Üçüncü Evre: “Sıkıntılı iş ve uğraşılardan kurtulma ve egemenliğin beraberinde getirdiği kazançları toplayarak rahatlama aşamasıdır. Mevcut egemen bu aşamada vergi almaya, haraç toplamaya, girdileri çıktıkları hesaplamaya, bütçe yapıp ekonomiyi düzenlemeye, kalabalık nüfusların yaşayabileceği binalar yaptırmaya, büyük yapılar inşa etmeye, geniş kentler ve yüksek heykeller oluşturmaya koyulur. Ulusların ileri gelenlerinden ve çeşitli kabilelerden gelen elçilere, beratlar, armağanlar verir. Uygun olan nimetleri, kendi ailesinin önüne de serer. Bununla birlikte yardımcılarını, çevresini genişletmeye çabalar. Mal vererek ün ve önem kazandırarak çevresindekilerin durumlarıyla ilgilenir. Bu aşama, devlet egemenlerinin bağımsız davranabildikleri aşamaların sonuncusudur; çünkü anlatılan aşamaların tümünde, devlet egemenleri, kendi düşünce ve eylemleri ile bağımsız olarak davranırlar, üstünlüklerini kurarlar ve kendilerinden sonrakilere gerekli yolları açarlar.

Dördüncü Evre: Yetinme ve barışma aşamasıdır. Bu aşamada devletin egemeni, kendinden öncekilerin meydana getirdikleriyle yetinip hoşnut olur. Kendi gibi olan başka devlet egemenleriyle hiç mücadele etmeksizin barış içinde bulunur. Kendinden öncekileri izler. Onların izlerine adım adım uyar. Boyun eğip uyma biçimlerinin en güzeliyle onların yolundan gider ve onlara uymaz ise işlerinin bozulacağını düşünür. Egemenliğin ululuğunu kurdukları için, her şeyi onların daha iyi görüp gösterdiklerine inanır.
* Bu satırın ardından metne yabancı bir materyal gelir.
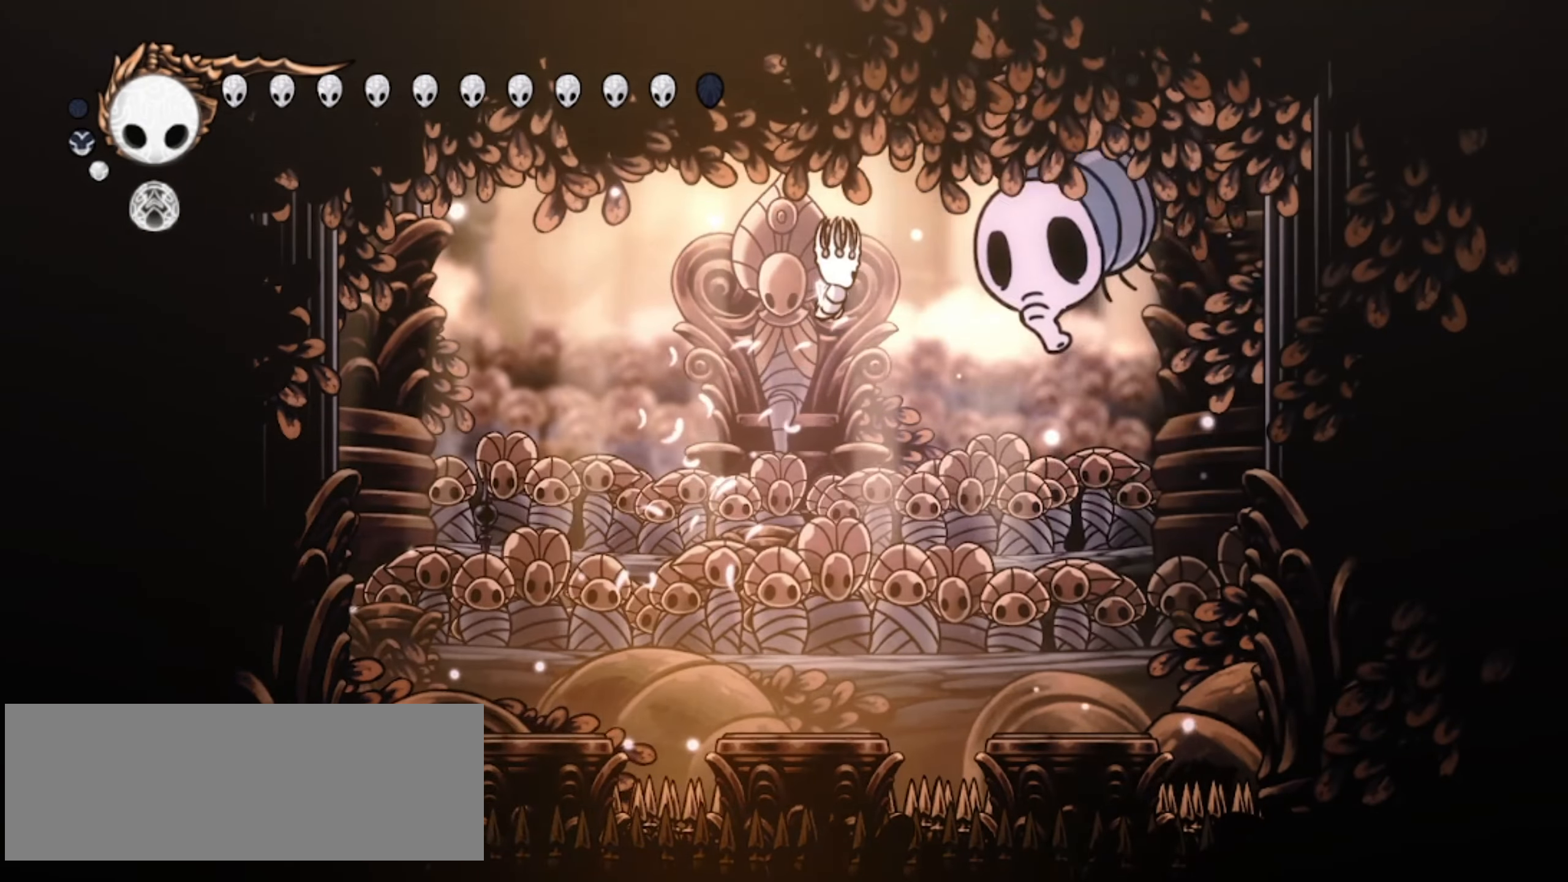
{"keys": ["up", "x"], "events": [[83, "x", "up"], [117, "x", "down"], [217, "x", "up"], [267, "x", "down"], [317, "up", "down"], [350, "x", "up"], [350, "z", "up"], [400, "right", "up"], [400, "x", "down"]]}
Beşinci Evre: Saçıp savurma aşamasıdır. Devletin egemeni bu aşamada kendinden öncekilerin toplayıp biriktirdiklerini, zevk ve sefa içinde, dostlarına ve toplantılarında bulunanlara tükettirme durumundadır. Bu evrede devlette ihtiyarlama durumu meydana gelir. Devlet tedavisi mümkün olmayan hastalığa tutulur ve bu

hastalıktan iyileşmesi artık imkânsız hale gelir.”84 Bu durum devlet yıkılıncaya kadar

devam eder. Bu durumu tarihi olaylar ile örneklendirmek mümkündür. Emevi ve Abbasiler fetih hareketleri ile sınırlarını genişletmelerine rağmen devlet yöneticilerinin lüks ve savruk yaşamaları, taht kavgaları vb. birçok neden yıkılmalarına neden olmuştur. Anadolu Selçukluları ise fetihler ile sınırlarını genişletirken veraset sistemi, yani ülke topraklarının hanedanın ortak malı sayılması anlayışı ve isyanlar sebebiyle parçalara ayrılmış ve devlet çökmüştür. Roma, Bizans, Osmanlı vb. birçok büyük devlet İbni Haldun’un yukarıda değindiği üç nesil teorisine uymasa da devletlerin geçirdiği dönemler, zamansal farklılıklara rağmen bahse konu olan evrelerdeki tutum ve davranışlar ile örtüştüğünden yıkılmaları kaçınılmaz olmuştur.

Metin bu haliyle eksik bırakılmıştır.